§ YOUR INSTRUCTIONS: Everything in the listing that follows should be reproduced exactly except the pictures.

§ INPUT DATA:
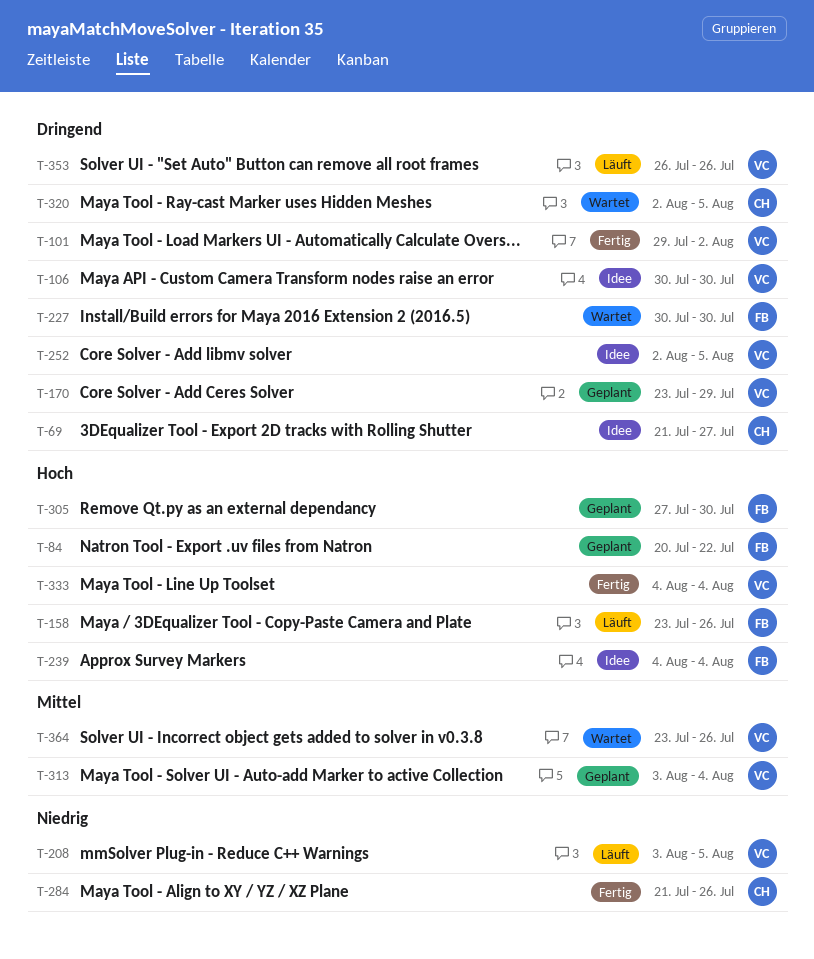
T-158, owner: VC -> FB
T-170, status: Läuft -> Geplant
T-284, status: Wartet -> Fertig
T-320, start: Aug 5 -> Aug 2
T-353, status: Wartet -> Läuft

§ SOLVED PROBLEM:
T-158, owner: VC -> FB
T-170, status: Läuft -> Geplant
T-284, status: Wartet -> Fertig
T-320, start: Aug 5 -> Aug 2
T-353, status: Wartet -> Läuft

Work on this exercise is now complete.